I can't get my prescription filled. This is a small headache in my world, but drug shortages could be critical in the world overall. The pharmacist said there is none of my medication available, manufacturing back-ordered, and if the past carries into the present, when the medication is available again it will be more money - as much as 10X higher. Generics that have been on the market for a while aren't cost-effective. But some of the medications shown here are cancer drugs that are critical. Consolidation in the pharmaceutical industry is cited as one of the issues by Health & Hospitals Network. Pharmaceutical companies blaming "unexpected demand" is subterfuge, especially in the case of chemotherapy drugs. What's the FDA doing? Asking people to report shortages. Nice. Amy Klobuchar (D-MN) and Bob Casey (D-PA) introduced legislation to help the FDA by requiring drug companies to report manufacturing closures, shortages in ingredient acquisition. There are ancillary issues with shortages, including money and time wasted finding alternatives, and medical errors made in substituting. Meanwhile, I could take my dad's medication, except that it hasn't been adequately tested on women.

Media Ad Buys: What Audience Has the Money?

"Put Millennials First," a PR piece, is NDN's push to get young people to engage politically.

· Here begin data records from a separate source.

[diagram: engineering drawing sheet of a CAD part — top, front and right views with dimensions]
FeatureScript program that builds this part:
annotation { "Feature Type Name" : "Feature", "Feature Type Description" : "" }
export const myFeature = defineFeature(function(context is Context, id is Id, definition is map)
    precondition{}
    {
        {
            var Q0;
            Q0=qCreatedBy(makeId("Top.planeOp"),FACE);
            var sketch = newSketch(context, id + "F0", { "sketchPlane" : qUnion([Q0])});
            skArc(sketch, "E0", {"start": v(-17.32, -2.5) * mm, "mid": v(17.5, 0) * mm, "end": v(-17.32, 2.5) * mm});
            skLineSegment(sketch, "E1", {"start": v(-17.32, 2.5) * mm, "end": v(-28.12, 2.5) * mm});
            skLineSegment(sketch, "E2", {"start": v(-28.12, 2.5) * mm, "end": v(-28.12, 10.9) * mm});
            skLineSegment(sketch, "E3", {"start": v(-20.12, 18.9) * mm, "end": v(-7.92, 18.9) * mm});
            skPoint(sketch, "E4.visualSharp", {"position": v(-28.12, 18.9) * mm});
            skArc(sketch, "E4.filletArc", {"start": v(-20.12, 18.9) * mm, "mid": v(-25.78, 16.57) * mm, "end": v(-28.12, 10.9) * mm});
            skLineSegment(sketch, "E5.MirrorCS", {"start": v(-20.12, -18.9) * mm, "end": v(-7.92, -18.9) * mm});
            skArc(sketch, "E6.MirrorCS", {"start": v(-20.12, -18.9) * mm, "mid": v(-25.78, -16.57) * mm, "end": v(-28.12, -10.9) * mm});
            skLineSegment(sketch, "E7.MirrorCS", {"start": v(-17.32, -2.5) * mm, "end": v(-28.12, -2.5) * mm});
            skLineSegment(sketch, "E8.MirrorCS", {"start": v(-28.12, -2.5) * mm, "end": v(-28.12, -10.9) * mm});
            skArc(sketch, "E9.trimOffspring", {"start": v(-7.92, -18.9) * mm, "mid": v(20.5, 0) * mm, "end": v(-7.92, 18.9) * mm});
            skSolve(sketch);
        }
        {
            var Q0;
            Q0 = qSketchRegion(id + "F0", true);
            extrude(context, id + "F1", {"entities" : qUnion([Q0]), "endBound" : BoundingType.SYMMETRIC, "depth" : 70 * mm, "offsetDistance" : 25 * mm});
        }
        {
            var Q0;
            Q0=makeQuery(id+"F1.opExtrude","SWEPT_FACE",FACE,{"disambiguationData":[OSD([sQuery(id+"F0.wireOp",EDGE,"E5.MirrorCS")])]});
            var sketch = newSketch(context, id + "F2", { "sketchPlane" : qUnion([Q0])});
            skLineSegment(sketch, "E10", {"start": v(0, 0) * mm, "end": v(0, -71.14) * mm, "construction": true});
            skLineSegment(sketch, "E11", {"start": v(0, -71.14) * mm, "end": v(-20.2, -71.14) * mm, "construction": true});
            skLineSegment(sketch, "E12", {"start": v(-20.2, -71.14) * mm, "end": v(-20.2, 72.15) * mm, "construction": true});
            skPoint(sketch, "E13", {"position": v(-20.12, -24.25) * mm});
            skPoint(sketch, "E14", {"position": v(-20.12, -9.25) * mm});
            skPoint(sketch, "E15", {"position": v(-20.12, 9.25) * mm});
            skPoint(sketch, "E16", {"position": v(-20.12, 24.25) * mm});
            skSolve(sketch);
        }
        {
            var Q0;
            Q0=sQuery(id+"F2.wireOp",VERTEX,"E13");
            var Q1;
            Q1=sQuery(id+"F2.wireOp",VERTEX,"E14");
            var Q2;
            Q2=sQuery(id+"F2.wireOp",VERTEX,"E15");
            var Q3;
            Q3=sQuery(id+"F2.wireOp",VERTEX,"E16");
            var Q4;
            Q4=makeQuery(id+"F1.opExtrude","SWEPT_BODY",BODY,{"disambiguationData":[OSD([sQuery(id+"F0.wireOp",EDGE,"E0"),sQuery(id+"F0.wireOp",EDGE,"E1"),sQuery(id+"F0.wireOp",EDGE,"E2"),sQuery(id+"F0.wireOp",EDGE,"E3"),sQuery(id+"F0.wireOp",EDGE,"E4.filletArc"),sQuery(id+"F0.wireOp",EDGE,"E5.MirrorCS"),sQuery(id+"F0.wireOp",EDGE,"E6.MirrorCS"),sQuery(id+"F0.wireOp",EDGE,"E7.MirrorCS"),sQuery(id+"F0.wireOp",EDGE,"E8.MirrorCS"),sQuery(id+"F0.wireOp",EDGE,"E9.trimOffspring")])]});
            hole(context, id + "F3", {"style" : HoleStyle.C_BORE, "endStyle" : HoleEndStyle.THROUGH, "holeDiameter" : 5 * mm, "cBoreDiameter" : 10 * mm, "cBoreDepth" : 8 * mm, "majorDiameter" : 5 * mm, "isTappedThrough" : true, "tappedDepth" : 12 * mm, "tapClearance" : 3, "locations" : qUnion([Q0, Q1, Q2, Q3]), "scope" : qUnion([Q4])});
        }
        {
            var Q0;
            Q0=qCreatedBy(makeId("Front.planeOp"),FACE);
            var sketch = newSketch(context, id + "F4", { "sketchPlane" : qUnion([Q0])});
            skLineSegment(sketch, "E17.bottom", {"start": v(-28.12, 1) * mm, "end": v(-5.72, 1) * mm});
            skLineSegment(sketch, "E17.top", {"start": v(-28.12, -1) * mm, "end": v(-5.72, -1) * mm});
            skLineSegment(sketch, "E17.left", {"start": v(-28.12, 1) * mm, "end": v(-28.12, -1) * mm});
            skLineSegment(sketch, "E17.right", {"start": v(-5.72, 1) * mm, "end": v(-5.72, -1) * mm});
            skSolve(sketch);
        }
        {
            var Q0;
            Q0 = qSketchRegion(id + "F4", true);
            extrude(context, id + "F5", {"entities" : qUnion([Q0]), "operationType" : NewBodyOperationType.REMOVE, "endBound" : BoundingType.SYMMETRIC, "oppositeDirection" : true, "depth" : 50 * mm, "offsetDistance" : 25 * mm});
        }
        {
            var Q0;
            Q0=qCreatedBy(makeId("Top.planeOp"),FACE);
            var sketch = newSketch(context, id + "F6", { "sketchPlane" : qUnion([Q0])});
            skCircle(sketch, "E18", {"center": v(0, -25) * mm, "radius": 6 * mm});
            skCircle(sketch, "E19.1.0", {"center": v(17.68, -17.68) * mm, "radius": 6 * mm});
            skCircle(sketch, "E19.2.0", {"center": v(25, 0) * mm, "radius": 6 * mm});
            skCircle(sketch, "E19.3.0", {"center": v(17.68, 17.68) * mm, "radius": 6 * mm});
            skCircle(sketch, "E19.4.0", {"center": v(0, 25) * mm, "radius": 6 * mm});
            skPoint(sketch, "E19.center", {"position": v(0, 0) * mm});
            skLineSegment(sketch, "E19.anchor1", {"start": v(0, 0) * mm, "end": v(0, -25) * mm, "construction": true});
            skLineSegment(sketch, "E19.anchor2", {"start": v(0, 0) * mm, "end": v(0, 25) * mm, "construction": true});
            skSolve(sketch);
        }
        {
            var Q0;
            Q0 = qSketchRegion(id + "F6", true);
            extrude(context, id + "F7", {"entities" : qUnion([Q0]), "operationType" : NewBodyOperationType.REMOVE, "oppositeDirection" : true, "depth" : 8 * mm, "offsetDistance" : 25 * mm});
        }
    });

That's a good thing. Doing this by hammering supposedly anti-young media outlets about broadcast ad buys is not. Hais and Winograd lead with the statistic that Millennials have 11% more buying power than Boomers did in the 1960s and 70s. So what? my millennial familials would ask. The writers cite research/consulting firms; one whose initiative brought Millennials to the attention of broadcast media, estimates people born between 1982 and 2003 make up 27% of the population. Table 7 U.S. Census shows 307,007 (in thousands) total population. 88,880 are between 8 and 29, so it's actually 28.95%. The authors save their damning comments for a CNN survey that had a questionable 10% of respondents under 34. I need to see CNN's viewer statistics, but I'm betting 8-29 year olds aren't watching CNN period, and would it matter if they were? OurTime president swings another balloon hammer at CNN. A little book "How to Lie with Statistics" by Darrell Huff, written in 1954 still applies now. More than is a great advertising gimmick. More than/less than is meaningless. Americans 18-34 years are not Americans born between 1982-2003, and therefore not Millennials as defined by the reporters. Americans 18-34 representing more than 30% of people over 18 is statistically insignificant in their argument, and a lie. The number is 21%. The other naked emperor in the room is that chances are outstanding that Millennials are not spending their own money. They are spending mom and dad and grandpa and grandma's money. Statistically, and with real buying power, this is the group to write ads for, to attract, to jump up and down on statistics about.